Some statistics, however, might also include Medicare in the Life / Annuity segment. Recent measurements show that in 2019, insurance premiums written in the United States totaled $ 1.3 trillion. In other words, industry is a vital part of the US economy and capital markets.

COVID-19 affected insurance writers, “especially those who draft event cancellation and workers compensation compensation …

Still, analysts are optimistic for the to come up:

“Overall, global premiums should increase by + 5.1%. After the sharp drop in the previous year, the recovery in the Life segment (+ 5.7%) will be a little stronger than in the Real estate segment (+ 4.2%). Globally, an average growth of more than 5% over the next ten years seems possible. “

With that information, here are two exchange-traded funds (ETFs) that might appeal to investors who believe the sector could continue to grow in the coming quarters.
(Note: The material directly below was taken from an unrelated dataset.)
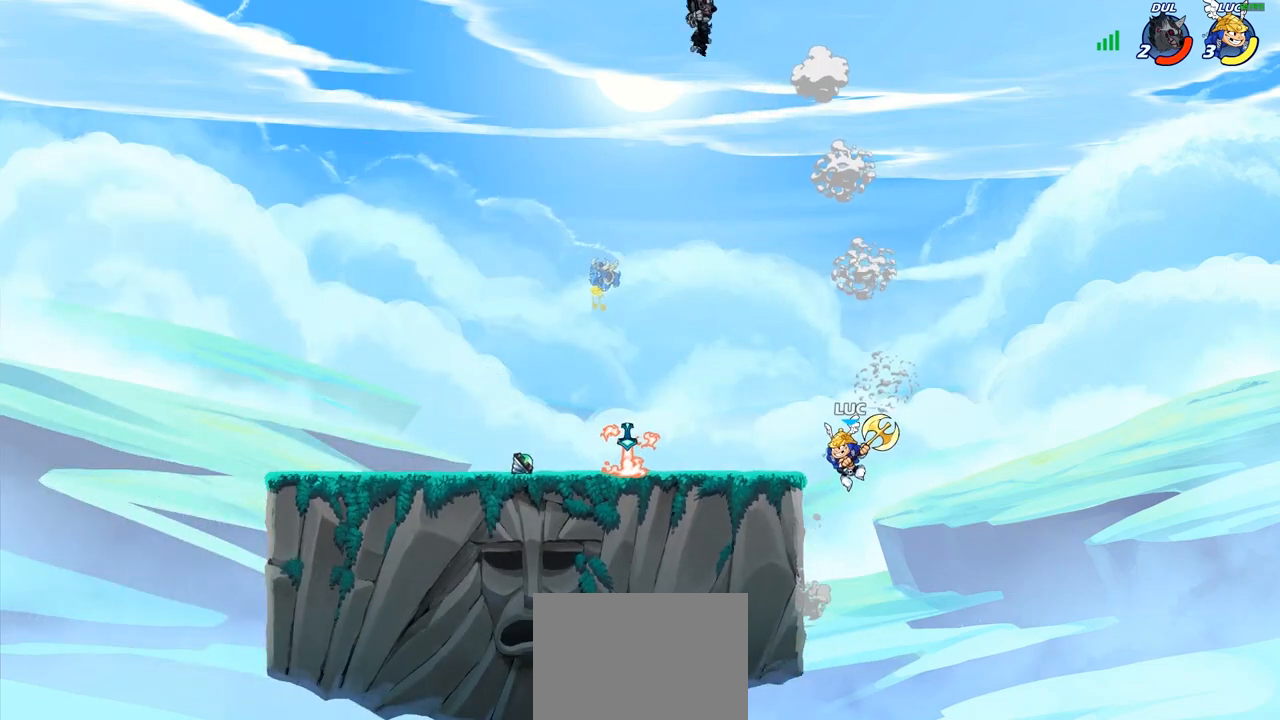
{"buttons": [], "left_stick": "down-left", "right_stick": "center", "events": [[100, "CROSS", "down"], [233, "CROSS", "up"], [283, "left_stick", "down-left"]]}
1. iShares US Insurance ETF

  • Current price: $ 79.59
  • 52 week range: $ 53.14 – $ 83.04
  • Dividend yield: 1.94%
  • Spending rate: 0.42% per year

the IShares US Insurance ETF (NYSE 🙂 provides exposure to companies providing life, damage and comprehensive insurance. The fund began trading in May 2006 and net assets are approximately $ 107 million.

IAK, which owns 62 holdings, tracks the returns of Index. In terms of sectors, we find non-life insurance (50.68%) followed by life and health insurance (27.44%) and multi-branch insurance (12.80%). The top 10 names represent approximately 60% of net assets. In other words, it is a very heavy fund.
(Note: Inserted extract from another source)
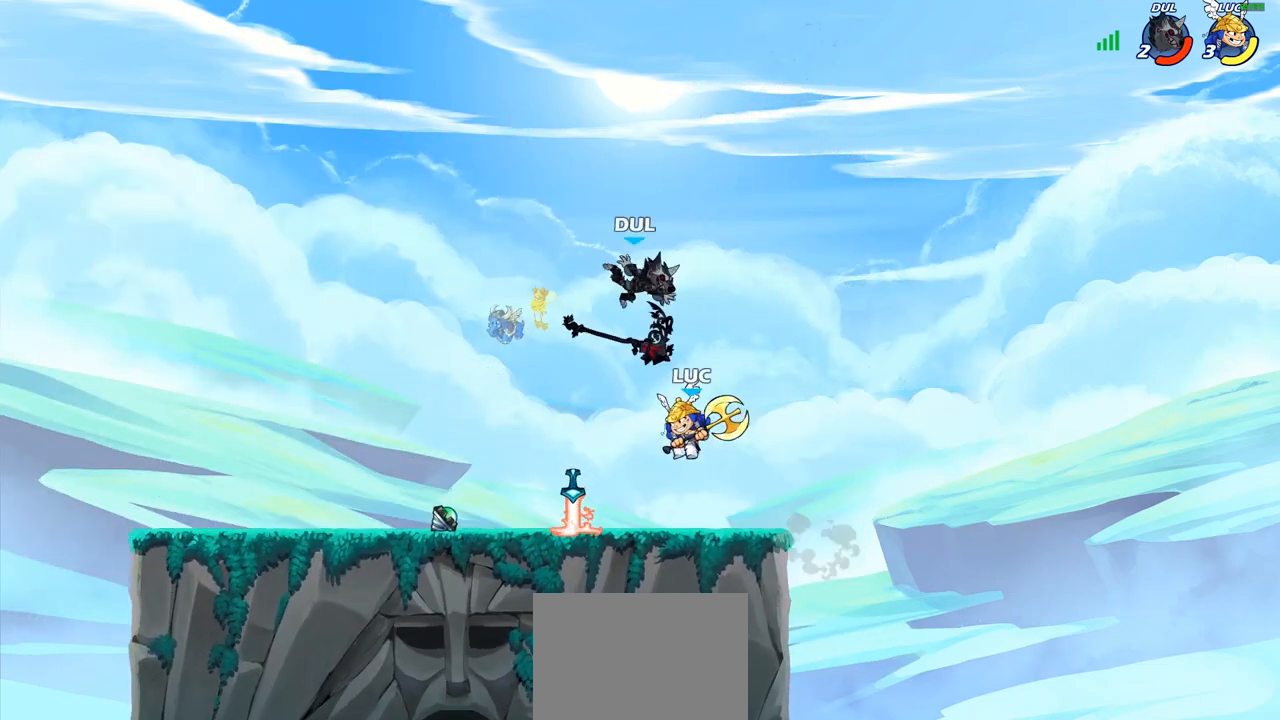
{"buttons": [], "left_stick": "center", "right_stick": "center", "events": [[83, "left_stick", "down"], [150, "CIRCLE", "down"], [250, "CIRCLE", "up"], [300, "left_stick", "center"]]}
Major titles include insurance heavyweights Chubb (NYSE: NYSE :), Progressive (NYSE :), MetLife (NYSE 🙂 American international group (NYSE :), and Prudential financial (NYSE :).

The fund has returned almost 38% in the past year and 18% since the start of the year (YTD). It also set a record in May. The current price supports a dividend yield of 1.94%.

Note that insurance companies generally create shareholder value through buyouts and dividends. Thus, IAK could also be of interest to passive income seekers.

The tracking P / E and P / B ratios stand at 13.15 and 1.33. In other words, despite the recent price hike, valuation levels are not exaggerated. As part of portfolio diversification, we would consider buying IAKs around $ 75 or even less.

2. SPDR S&P Insurance ETF

  • Current price: $ 38.93
  • 52 week range: $ 26.62 – 40.61
  • Dividend yield: 1.83%
  • Spending rate: 0.35% per year

Our second fund, the SPDR® S&P Insurance ETFs (NYSE :), also gives exposure to a wide range of insurance companies. The fund started trading in November 2005.

KIE weekly TTM

KIE, which owns 54 stakes, follows the modified equal-weighted model Index. The top 10 stocks of the fund represent approximately 22% of net assets of $ 465.1 million. In other words, regardless of market capitalization, each company has a weighting of around 2% in the fund.

Some of the biggest names include pet insurance provider Trupanion (NASDAQ :), personal lines insurance agency Hen head insurance (NASDAQ :), insurance and consulting giant Marsh & McLennan (NYSE :), specialized insurance group Capital Kinsale (NASDAQ :), and Athens (NYSE :), which offers retirement products.

The fund’s sub-sectors include property and casualty insurance (43.31%), life and health insurance (26.17%), insurance brokers (13.76%), reinsurance (8.87% ) and multi-line insurance (7.89%). Such an allocation means that KIE invests in any business that might have an insurance component.

Since the start of the year, the fund is up almost 16% and also hit an all-time high in May. The tracking P / E and P / B ratios are respectively 11.59 and 1.01.

Despite the rise in prices in recent months, we believe the fund is still offering value around these levels.